Professor Sturrock had asked him to write two separate lists, one on the left-hand side of the page, the other on the right. On the left-hand side, he had to write sentences beginning ‘I want’. On the right, sentences beginning ‘I need’. They did not have to be obvious pairs. Indeed, he could write five successive wants for every need if he so chose, though the Professor said it was probably best to aim for a similar number of each. He told him not to rule out anything that came into his mind. ‘I want world peace’ was no more or less important, to the psychiatrist, than ‘I need a bar of chocolate’.
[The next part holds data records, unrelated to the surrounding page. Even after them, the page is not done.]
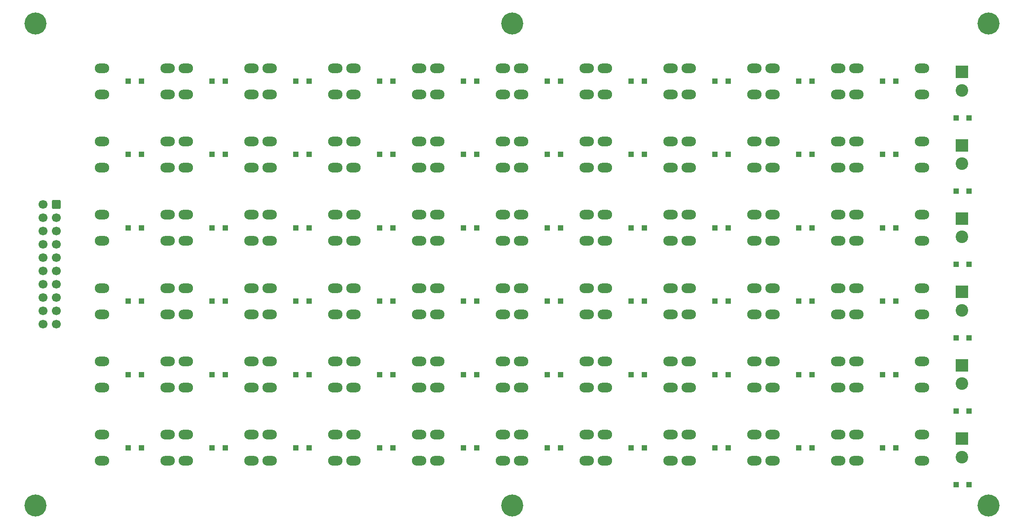
<source format=gbs>
%TF.GenerationSoftware,KiCad,Pcbnew,6.0.0-rc2-1.20211220git160328a.fc35*%
%TF.CreationDate,2022-01-02T14:26:25+00:00*%
%TF.ProjectId,Keypad_6x11,4b657970-6164-45f3-9678-31312e6b6963,rev?*%
%TF.SameCoordinates,Original*%
%TF.FileFunction,Soldermask,Bot*%
%TF.FilePolarity,Negative*%
%FSLAX46Y46*%
G04 Gerber Fmt 4.6, Leading zero omitted, Abs format (unit mm)*
G04 Created by KiCad (PCBNEW 6.0.0-rc2-1.20211220git160328a.fc35) date 2022-01-02 14:26:25*
%MOMM*%
%LPD*%
G01*
G04 APERTURE LIST*
G04 Aperture macros list*
%AMRoundRect*
0 Rectangle with rounded corners*
0 $1 Rounding radius*
0 $2 $3 $4 $5 $6 $7 $8 $9 X,Y pos of 4 corners*
0 Add a 4 corners polygon primitive as box body*
4,1,4,$2,$3,$4,$5,$6,$7,$8,$9,$2,$3,0*
0 Add four circle primitives for the rounded corners*
1,1,$1+$1,$2,$3*
1,1,$1+$1,$4,$5*
1,1,$1+$1,$6,$7*
1,1,$1+$1,$8,$9*
0 Add four rect primitives between the rounded corners*
20,1,$1+$1,$2,$3,$4,$5,0*
20,1,$1+$1,$4,$5,$6,$7,0*
20,1,$1+$1,$6,$7,$8,$9,0*
20,1,$1+$1,$8,$9,$2,$3,0*%
G04 Aperture macros list end*
%ADD10RoundRect,0.250000X0.600000X0.600000X-0.600000X0.600000X-0.600000X-0.600000X0.600000X-0.600000X0*%
%ADD11C,1.700000*%
%ADD12R,1.000000X1.000000*%
%ADD13O,2.750000X1.850000*%
%ADD14C,4.201160*%
%ADD15R,2.400000X2.400000*%
%ADD16C,2.400000*%
G04 APERTURE END LIST*
D10*
X71000000Y-68570000D03*
D11*
X68460000Y-68570000D03*
X71000000Y-71110000D03*
X68460000Y-71110000D03*
X71000000Y-73650000D03*
X68460000Y-73650000D03*
X71000000Y-76190000D03*
X68460000Y-76190000D03*
X71000000Y-78730000D03*
X68460000Y-78730000D03*
X71000000Y-81270000D03*
X68460000Y-81270000D03*
X71000000Y-83810000D03*
X68460000Y-83810000D03*
X71000000Y-86350000D03*
X68460000Y-86350000D03*
X71000000Y-88890000D03*
X68460000Y-88890000D03*
X71000000Y-91430000D03*
X68460000Y-91430000D03*
D12*
X119250000Y-87000000D03*
X116750000Y-87000000D03*
X183250000Y-45000000D03*
X180750000Y-45000000D03*
X103250000Y-73000000D03*
X100750000Y-73000000D03*
X87250000Y-101000000D03*
X84750000Y-101000000D03*
X245250000Y-52000000D03*
X242750000Y-52000000D03*
X215250000Y-101000000D03*
X212750000Y-101000000D03*
X135250000Y-73000000D03*
X132750000Y-73000000D03*
X151250000Y-87000000D03*
X148750000Y-87000000D03*
X135250000Y-87000000D03*
X132750000Y-87000000D03*
X215250000Y-87000000D03*
X212750000Y-87000000D03*
X87250000Y-115000000D03*
X84750000Y-115000000D03*
X135250000Y-115000000D03*
X132750000Y-115000000D03*
X135250000Y-45000000D03*
X132750000Y-45000000D03*
X167250000Y-115000000D03*
X164750000Y-115000000D03*
X167250000Y-59000000D03*
X164750000Y-59000000D03*
X87250000Y-59000000D03*
X84750000Y-59000000D03*
X135250000Y-59000000D03*
X132750000Y-59000000D03*
X245250000Y-94000000D03*
X242750000Y-94000000D03*
X215250000Y-73000000D03*
X212750000Y-73000000D03*
X103250000Y-115000000D03*
X100750000Y-115000000D03*
X199250000Y-45000000D03*
X196750000Y-45000000D03*
X215250000Y-45000000D03*
X212750000Y-45000000D03*
X231250000Y-115000000D03*
X228750000Y-115000000D03*
X103250000Y-101000000D03*
X100750000Y-101000000D03*
X215250000Y-59000000D03*
X212750000Y-59000000D03*
X183250000Y-87000000D03*
X180750000Y-87000000D03*
X245250000Y-80000000D03*
X242750000Y-80000000D03*
X103250000Y-59000000D03*
X100750000Y-59000000D03*
X199250000Y-115000000D03*
X196750000Y-115000000D03*
X199250000Y-101000000D03*
X196750000Y-101000000D03*
X215250000Y-115000000D03*
X212750000Y-115000000D03*
X167250000Y-87000000D03*
X164750000Y-87000000D03*
X199250000Y-59000000D03*
X196750000Y-59000000D03*
X245250000Y-122000000D03*
X242750000Y-122000000D03*
X199250000Y-73000000D03*
X196750000Y-73000000D03*
X167250000Y-45000000D03*
X164750000Y-45000000D03*
X151250000Y-115000000D03*
X148750000Y-115000000D03*
X231250000Y-59000000D03*
X228750000Y-59000000D03*
X87250000Y-87000000D03*
X84750000Y-87000000D03*
X151250000Y-101000000D03*
X148750000Y-101000000D03*
X151250000Y-45000000D03*
X148750000Y-45000000D03*
X119250000Y-115000000D03*
X116750000Y-115000000D03*
X167250000Y-73000000D03*
X164750000Y-73000000D03*
X87250000Y-45000000D03*
X84750000Y-45000000D03*
X231250000Y-73000000D03*
X228750000Y-73000000D03*
X167250000Y-101000000D03*
X164750000Y-101000000D03*
X199250000Y-87000000D03*
X196750000Y-87000000D03*
X231250000Y-101000000D03*
X228750000Y-101000000D03*
X119250000Y-59000000D03*
X116750000Y-59000000D03*
X231250000Y-45000000D03*
X228750000Y-45000000D03*
X103250000Y-45000000D03*
X100750000Y-45000000D03*
X231250000Y-87000000D03*
X228750000Y-87000000D03*
X119250000Y-101000000D03*
X116750000Y-101000000D03*
X135250000Y-101000000D03*
X132750000Y-101000000D03*
X245250000Y-66000000D03*
X242750000Y-66000000D03*
X87250000Y-73000000D03*
X84750000Y-73000000D03*
X151250000Y-59000000D03*
X148750000Y-59000000D03*
X183250000Y-115000000D03*
X180750000Y-115000000D03*
X119250000Y-45000000D03*
X116750000Y-45000000D03*
X245250000Y-108000000D03*
X242750000Y-108000000D03*
X183250000Y-59000000D03*
X180750000Y-59000000D03*
X183250000Y-73000000D03*
X180750000Y-73000000D03*
X103250000Y-87000000D03*
X100750000Y-87000000D03*
X151250000Y-73000000D03*
X148750000Y-73000000D03*
X183250000Y-101000000D03*
X180750000Y-101000000D03*
X119250000Y-73000000D03*
X116750000Y-73000000D03*
D13*
X156250000Y-70500000D03*
X143750000Y-70500000D03*
X143750000Y-75500000D03*
X156250000Y-75500000D03*
X188250000Y-56500000D03*
X175750000Y-56500000D03*
X188250000Y-61500000D03*
X175750000Y-61500000D03*
X207750000Y-84500000D03*
X220250000Y-84500000D03*
X207750000Y-89500000D03*
X220250000Y-89500000D03*
X95750000Y-42500000D03*
X108250000Y-42500000D03*
X108250000Y-47500000D03*
X95750000Y-47500000D03*
X191750000Y-98500000D03*
X204250000Y-98500000D03*
X204250000Y-103500000D03*
X191750000Y-103500000D03*
X111750000Y-98500000D03*
X124250000Y-98500000D03*
X124250000Y-103500000D03*
X111750000Y-103500000D03*
X159750000Y-84500000D03*
X172250000Y-84500000D03*
X159750000Y-89500000D03*
X172250000Y-89500000D03*
X95750000Y-70500000D03*
X108250000Y-70500000D03*
X108250000Y-75500000D03*
X95750000Y-75500000D03*
X95750000Y-98500000D03*
X108250000Y-98500000D03*
X108250000Y-103500000D03*
X95750000Y-103500000D03*
X127750000Y-56500000D03*
X140250000Y-56500000D03*
X127750000Y-61500000D03*
X140250000Y-61500000D03*
X188250000Y-98500000D03*
X175750000Y-98500000D03*
X175750000Y-103500000D03*
X188250000Y-103500000D03*
X143750000Y-98500000D03*
X156250000Y-98500000D03*
X143750000Y-103500000D03*
X156250000Y-103500000D03*
X172250000Y-112500000D03*
X159750000Y-112500000D03*
X159750000Y-117500000D03*
X172250000Y-117500000D03*
X172250000Y-42500000D03*
X159750000Y-42500000D03*
X172250000Y-47500000D03*
X159750000Y-47500000D03*
X92250000Y-56500000D03*
X79750000Y-56500000D03*
X79750000Y-61500000D03*
X92250000Y-61500000D03*
X223750000Y-42500000D03*
X236250000Y-42500000D03*
X223750000Y-47500000D03*
X236250000Y-47500000D03*
X124250000Y-42500000D03*
X111750000Y-42500000D03*
X111750000Y-47500000D03*
X124250000Y-47500000D03*
D14*
X67000000Y-34000000D03*
D13*
X236250000Y-112500000D03*
X223750000Y-112500000D03*
X223750000Y-117500000D03*
X236250000Y-117500000D03*
X140250000Y-42500000D03*
X127750000Y-42500000D03*
X127750000Y-47500000D03*
X140250000Y-47500000D03*
X79750000Y-98500000D03*
X92250000Y-98500000D03*
X79750000Y-103500000D03*
X92250000Y-103500000D03*
X156250000Y-84500000D03*
X143750000Y-84500000D03*
X156250000Y-89500000D03*
X143750000Y-89500000D03*
D14*
X249000000Y-126000000D03*
X158000000Y-126000000D03*
D13*
X236250000Y-56500000D03*
X223750000Y-56500000D03*
X236250000Y-61500000D03*
X223750000Y-61500000D03*
X191750000Y-70500000D03*
X204250000Y-70500000D03*
X191750000Y-75500000D03*
X204250000Y-75500000D03*
X79750000Y-112500000D03*
X92250000Y-112500000D03*
X92250000Y-117500000D03*
X79750000Y-117500000D03*
X191750000Y-112500000D03*
X204250000Y-112500000D03*
X191750000Y-117500000D03*
X204250000Y-117500000D03*
X108250000Y-84500000D03*
X95750000Y-84500000D03*
X108250000Y-89500000D03*
X95750000Y-89500000D03*
X191750000Y-42500000D03*
X204250000Y-42500000D03*
X191750000Y-47500000D03*
X204250000Y-47500000D03*
X79750000Y-84500000D03*
X92250000Y-84500000D03*
X92250000Y-89500000D03*
X79750000Y-89500000D03*
X111750000Y-70500000D03*
X124250000Y-70500000D03*
X111750000Y-75500000D03*
X124250000Y-75500000D03*
X207750000Y-98500000D03*
X220250000Y-98500000D03*
X207750000Y-103500000D03*
X220250000Y-103500000D03*
X188250000Y-42500000D03*
X175750000Y-42500000D03*
X188250000Y-47500000D03*
X175750000Y-47500000D03*
X188250000Y-70500000D03*
X175750000Y-70500000D03*
X188250000Y-75500000D03*
X175750000Y-75500000D03*
X220250000Y-112500000D03*
X207750000Y-112500000D03*
X207750000Y-117500000D03*
X220250000Y-117500000D03*
D14*
X67000000Y-126000000D03*
D13*
X124250000Y-112500000D03*
X111750000Y-112500000D03*
X111750000Y-117500000D03*
X124250000Y-117500000D03*
X204250000Y-56500000D03*
X191750000Y-56500000D03*
X204250000Y-61500000D03*
X191750000Y-61500000D03*
X156250000Y-56500000D03*
X143750000Y-56500000D03*
X143750000Y-61500000D03*
X156250000Y-61500000D03*
X207750000Y-70500000D03*
X220250000Y-70500000D03*
X207750000Y-75500000D03*
X220250000Y-75500000D03*
X79750000Y-42500000D03*
X92250000Y-42500000D03*
X79750000Y-47500000D03*
X92250000Y-47500000D03*
X140250000Y-112500000D03*
X127750000Y-112500000D03*
X140250000Y-117500000D03*
X127750000Y-117500000D03*
X124250000Y-84500000D03*
X111750000Y-84500000D03*
X111750000Y-89500000D03*
X124250000Y-89500000D03*
X223750000Y-70500000D03*
X236250000Y-70500000D03*
X236250000Y-75500000D03*
X223750000Y-75500000D03*
X172250000Y-56500000D03*
X159750000Y-56500000D03*
X172250000Y-61500000D03*
X159750000Y-61500000D03*
X79750000Y-70500000D03*
X92250000Y-70500000D03*
X79750000Y-75500000D03*
X92250000Y-75500000D03*
X143750000Y-42500000D03*
X156250000Y-42500000D03*
X143750000Y-47500000D03*
X156250000Y-47500000D03*
X175750000Y-84500000D03*
X188250000Y-84500000D03*
X188250000Y-89500000D03*
X175750000Y-89500000D03*
X140250000Y-70500000D03*
X127750000Y-70500000D03*
X127750000Y-75500000D03*
X140250000Y-75500000D03*
D14*
X158000000Y-34000000D03*
D13*
X172250000Y-98500000D03*
X159750000Y-98500000D03*
X159750000Y-103500000D03*
X172250000Y-103500000D03*
X140250000Y-98500000D03*
X127750000Y-98500000D03*
X140250000Y-103500000D03*
X127750000Y-103500000D03*
D14*
X249000000Y-34000000D03*
D13*
X95750000Y-112500000D03*
X108250000Y-112500000D03*
X108250000Y-117500000D03*
X95750000Y-117500000D03*
X156250000Y-112500000D03*
X143750000Y-112500000D03*
X143750000Y-117500000D03*
X156250000Y-117500000D03*
X95750000Y-56500000D03*
X108250000Y-56500000D03*
X95750000Y-61500000D03*
X108250000Y-61500000D03*
X124250000Y-56500000D03*
X111750000Y-56500000D03*
X111750000Y-61500000D03*
X124250000Y-61500000D03*
X220250000Y-42500000D03*
X207750000Y-42500000D03*
X207750000Y-47500000D03*
X220250000Y-47500000D03*
X159750000Y-70500000D03*
X172250000Y-70500000D03*
X159750000Y-75500000D03*
X172250000Y-75500000D03*
X191750000Y-84500000D03*
X204250000Y-84500000D03*
X191750000Y-89500000D03*
X204250000Y-89500000D03*
X140250000Y-84500000D03*
X127750000Y-84500000D03*
X140250000Y-89500000D03*
X127750000Y-89500000D03*
X175750000Y-112500000D03*
X188250000Y-112500000D03*
X188250000Y-117500000D03*
X175750000Y-117500000D03*
X207750000Y-56500000D03*
X220250000Y-56500000D03*
X207750000Y-61500000D03*
X220250000Y-61500000D03*
X223750000Y-98500000D03*
X236250000Y-98500000D03*
X223750000Y-103500000D03*
X236250000Y-103500000D03*
X236250000Y-84500000D03*
X223750000Y-84500000D03*
X223750000Y-89500000D03*
X236250000Y-89500000D03*
D15*
X243900000Y-43250000D03*
D16*
X243900000Y-46750000D03*
D15*
X243900000Y-57250000D03*
D16*
X243900000Y-60750000D03*
D15*
X243900000Y-113250000D03*
D16*
X243900000Y-116750000D03*
D15*
X243900000Y-99250000D03*
D16*
X243900000Y-102750000D03*
D15*
X243900000Y-71250000D03*
D16*
X243900000Y-74750000D03*
D15*
X243900000Y-85250000D03*
D16*
X243900000Y-88750000D03*
M02*

</source>
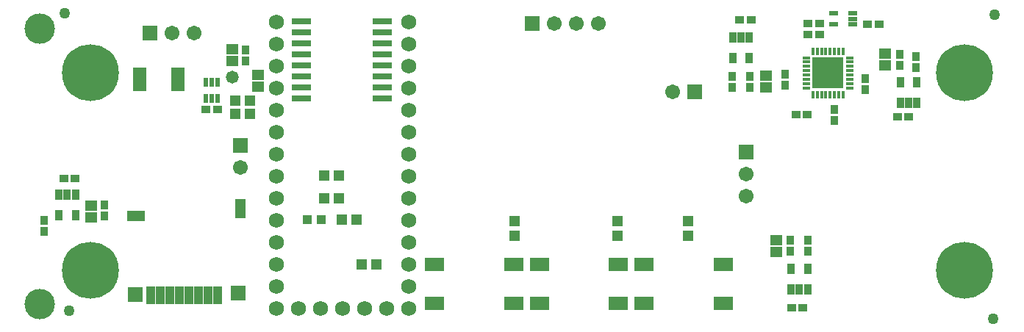
<source format=gts>
G04*
G04 #@! TF.GenerationSoftware,Altium Limited,Altium Designer,21.9.2 (33)*
G04*
G04 Layer_Color=8388736*
%FSLAX25Y25*%
%MOIN*%
G70*
G04*
G04 #@! TF.SameCoordinates,D22C8EEC-9F66-4CA6-A23B-34AD4F9630FA*
G04*
G04*
G04 #@! TF.FilePolarity,Negative*
G04*
G01*
G75*
%ADD33R,0.03556X0.04343*%
%ADD34R,0.05800X0.04800*%
%ADD35R,0.04343X0.03556*%
%ADD36R,0.03359X0.05131*%
%ADD37R,0.08595X0.02887*%
%ADD38R,0.02178X0.04343*%
%ADD39R,0.06312X0.10642*%
%ADD40R,0.05131X0.04737*%
%ADD41R,0.14186X0.14186*%
%ADD42O,0.03556X0.01587*%
%ADD43O,0.01587X0.03556*%
%ADD44R,0.04343X0.02375*%
%ADD45R,0.03950X0.03950*%
%ADD46C,0.05000*%
%ADD47R,0.09068X0.06312*%
%ADD48R,0.04737X0.05131*%
%ADD49R,0.03950X0.08280*%
%ADD50R,0.08083X0.04737*%
%ADD51R,0.04737X0.08674*%
%ADD52R,0.06706X0.06706*%
%ADD53C,0.13800*%
%ADD54C,0.06800*%
%ADD55C,0.25800*%
%ADD56C,0.06706*%
%ADD57R,0.06706X0.06706*%
%ADD58C,0.05800*%
D33*
X2000Y-86941D02*
D03*
Y-92059D02*
D03*
X29500Y-85059D02*
D03*
Y-79941D02*
D03*
X374500Y-22441D02*
D03*
Y-27559D02*
D03*
X390000Y-16559D02*
D03*
Y-11441D02*
D03*
X397500Y-17559D02*
D03*
Y-12441D02*
D03*
X340500Y-101075D02*
D03*
Y-95957D02*
D03*
X348500Y-101075D02*
D03*
Y-95957D02*
D03*
X322000Y-21441D02*
D03*
Y-26559D02*
D03*
X314000Y-21441D02*
D03*
Y-26559D02*
D03*
X338000Y-20441D02*
D03*
Y-25559D02*
D03*
X360500Y-41559D02*
D03*
Y-36441D02*
D03*
X93500Y-9441D02*
D03*
Y-14559D02*
D03*
D34*
X23500Y-85650D02*
D03*
Y-80350D02*
D03*
X334000Y-101166D02*
D03*
Y-95866D02*
D03*
X383500Y-16650D02*
D03*
Y-11350D02*
D03*
X329500Y-21350D02*
D03*
Y-26650D02*
D03*
X87500Y-9350D02*
D03*
Y-14650D02*
D03*
X99000Y-20850D02*
D03*
Y-26150D02*
D03*
D35*
X16059Y-68000D02*
D03*
X10941D02*
D03*
X317441Y4000D02*
D03*
X322559D02*
D03*
X80559Y-36500D02*
D03*
X75441D02*
D03*
X353559Y-2500D02*
D03*
X348441D02*
D03*
X388941Y-40000D02*
D03*
X394059D02*
D03*
X340941Y-126500D02*
D03*
X346059D02*
D03*
X348059Y-39000D02*
D03*
X342941D02*
D03*
X353559Y2500D02*
D03*
X348441D02*
D03*
X375441Y2000D02*
D03*
X380559D02*
D03*
D36*
X16240Y-75276D02*
D03*
X12500D02*
D03*
X8760D02*
D03*
Y-84724D02*
D03*
X16240D02*
D03*
X390260Y-33724D02*
D03*
X394000D02*
D03*
X397740D02*
D03*
Y-24276D02*
D03*
X390260D02*
D03*
X340760Y-118240D02*
D03*
X344500D02*
D03*
X348240D02*
D03*
Y-108791D02*
D03*
X340760D02*
D03*
X321740Y-3776D02*
D03*
X318000D02*
D03*
X314260D02*
D03*
Y-13224D02*
D03*
X321740D02*
D03*
D37*
X118610Y3500D02*
D03*
Y-1500D02*
D03*
Y-6500D02*
D03*
Y-11500D02*
D03*
Y-16500D02*
D03*
Y-21500D02*
D03*
Y-26500D02*
D03*
Y-31500D02*
D03*
X155500Y3500D02*
D03*
Y-1500D02*
D03*
Y-6500D02*
D03*
Y-11500D02*
D03*
Y-16500D02*
D03*
Y-21500D02*
D03*
Y-26500D02*
D03*
Y-31500D02*
D03*
D38*
X75441Y-31740D02*
D03*
X78000D02*
D03*
X80559D02*
D03*
Y-24260D02*
D03*
X78000D02*
D03*
X75441D02*
D03*
D39*
X45339Y-23000D02*
D03*
X62661D02*
D03*
D40*
X129154Y-66500D02*
D03*
X135846D02*
D03*
X129154Y-77000D02*
D03*
X135846D02*
D03*
X146153Y-107000D02*
D03*
X152847D02*
D03*
X95346Y-32500D02*
D03*
X88653D02*
D03*
X88653Y-38500D02*
D03*
X95346D02*
D03*
X143846Y-86500D02*
D03*
X137153D02*
D03*
D41*
X357500Y-20000D02*
D03*
D42*
X347657Y-13110D02*
D03*
Y-15079D02*
D03*
Y-17047D02*
D03*
Y-19016D02*
D03*
Y-20984D02*
D03*
Y-22953D02*
D03*
Y-24921D02*
D03*
Y-26890D02*
D03*
X367342D02*
D03*
Y-24921D02*
D03*
Y-22953D02*
D03*
Y-20984D02*
D03*
Y-19016D02*
D03*
Y-17047D02*
D03*
Y-15079D02*
D03*
Y-13110D02*
D03*
D43*
X350610Y-29842D02*
D03*
X352579D02*
D03*
X354547D02*
D03*
X356516D02*
D03*
X358484D02*
D03*
X360453D02*
D03*
X362421D02*
D03*
X364390D02*
D03*
Y-10158D02*
D03*
X362421D02*
D03*
X360453D02*
D03*
X358484D02*
D03*
X356516D02*
D03*
X354547D02*
D03*
X352579D02*
D03*
X350610D02*
D03*
D44*
X368831Y1941D02*
D03*
Y4500D02*
D03*
Y7059D02*
D03*
X360169D02*
D03*
Y1941D02*
D03*
D45*
X121252Y-86500D02*
D03*
X127748D02*
D03*
D46*
X13500Y-128000D02*
D03*
X11500Y7000D02*
D03*
X432500Y-131500D02*
D03*
X433000Y6500D02*
D03*
D47*
X262500Y-124500D02*
D03*
Y-106783D02*
D03*
X226673Y-124500D02*
D03*
Y-106783D02*
D03*
X215000Y-124500D02*
D03*
Y-106783D02*
D03*
X179173Y-124500D02*
D03*
Y-106783D02*
D03*
X310000Y-124500D02*
D03*
Y-106783D02*
D03*
X274173Y-124500D02*
D03*
Y-106783D02*
D03*
D48*
X262000Y-93846D02*
D03*
Y-87154D02*
D03*
X215500Y-93846D02*
D03*
Y-87154D02*
D03*
X294000Y-93846D02*
D03*
Y-87154D02*
D03*
D49*
X50488Y-121051D02*
D03*
X54819D02*
D03*
X59150D02*
D03*
X63480D02*
D03*
X67811D02*
D03*
X72142D02*
D03*
X76472D02*
D03*
X80803D02*
D03*
D50*
X43791Y-84878D02*
D03*
D51*
X91000Y-81532D02*
D03*
D52*
X90000Y-120000D02*
D03*
X43500Y-120500D02*
D03*
X320500Y-56000D02*
D03*
X91000Y-53000D02*
D03*
D53*
X0Y0D02*
D03*
Y-125000D02*
D03*
D54*
X127500Y-127000D02*
D03*
X107500Y3000D02*
D03*
Y-7000D02*
D03*
Y-17000D02*
D03*
Y-27000D02*
D03*
Y-37000D02*
D03*
Y-47000D02*
D03*
Y-57000D02*
D03*
Y-67000D02*
D03*
Y-77000D02*
D03*
Y-87000D02*
D03*
Y-97000D02*
D03*
Y-107000D02*
D03*
Y-117000D02*
D03*
Y-127000D02*
D03*
X117500D02*
D03*
X137500D02*
D03*
X147500D02*
D03*
X157500D02*
D03*
X167500D02*
D03*
Y-117000D02*
D03*
Y-107000D02*
D03*
Y-97000D02*
D03*
Y-87000D02*
D03*
Y-77000D02*
D03*
Y-67000D02*
D03*
Y-57000D02*
D03*
Y-47000D02*
D03*
Y-37000D02*
D03*
Y-27000D02*
D03*
Y-17000D02*
D03*
Y-7000D02*
D03*
Y3000D02*
D03*
D55*
X23000Y-20000D02*
D03*
X419500D02*
D03*
Y-109500D02*
D03*
X23000D02*
D03*
D56*
X320500Y-66000D02*
D03*
Y-76000D02*
D03*
X91000Y-63000D02*
D03*
X60000Y-2000D02*
D03*
X70000D02*
D03*
X253500Y2500D02*
D03*
X243500D02*
D03*
X233500D02*
D03*
X287000Y-28500D02*
D03*
D57*
X50000Y-2000D02*
D03*
X223500Y2500D02*
D03*
X297000Y-28500D02*
D03*
D58*
X87500Y-22000D02*
D03*
M02*

</source>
The carriage was less than half full, and Ralph had managed to get a table to himself, so once his box was done, and his scrambled eggs played with and pushed to one side, he settled down to it.

He took out his A4 pad and drew a reasonably straight line down the middle of the page. He wrote a small w on the left of the page, a small n on the right. Professor Sturrock had told him he must put down his thoughts as they came, but Ralph was not happy with the first want that came into his head – ‘I want to be Prime Minister.’ He looked out of the window. A farmer was leaning against a tractor, drawing on a cigarette. The farmer was gone. Will I ever see that farmer again? he asked himself. Probably not. As the green fields sped by, he wondered how many of them belonged to the farmer he had seen. Or perhaps he was a mere labourer, paid a lowly wage to tend the land and do the farmer’s bidding.

Ralph forced his gaze back to the A4 pad. He realised he was deliberately turning his mind away from the task in hand as a way of avoiding dealing with the simple fact that, when he began to analyse his needs and wants, ‘I want to be Prime Minister’ was the first thing that came to mind. He wondered about starting again, so that he would not have to deal with Professor Sturrock making too much of such a clear and unequivocal statement, but then the Professor’s words came back into his mind: ‘It’s important to be honest, and to be open to whatever comes in. If you’re not honest and open, we’ll be wasting our time.’

He looked around him for one last check that nobody could see what he was writing, and committed the thought to paper. ‘I want to be Prime Minister.’ Nothing wrong with that, he thought. Plenty of people in Parliament thought he might be up to it. Every now and then, his name popped up in media speculation, albeit usually towards the end of a fairly long list. His son told him the bookies had him at 33–1, but that was before the new man came in, and he would have lengthened by now.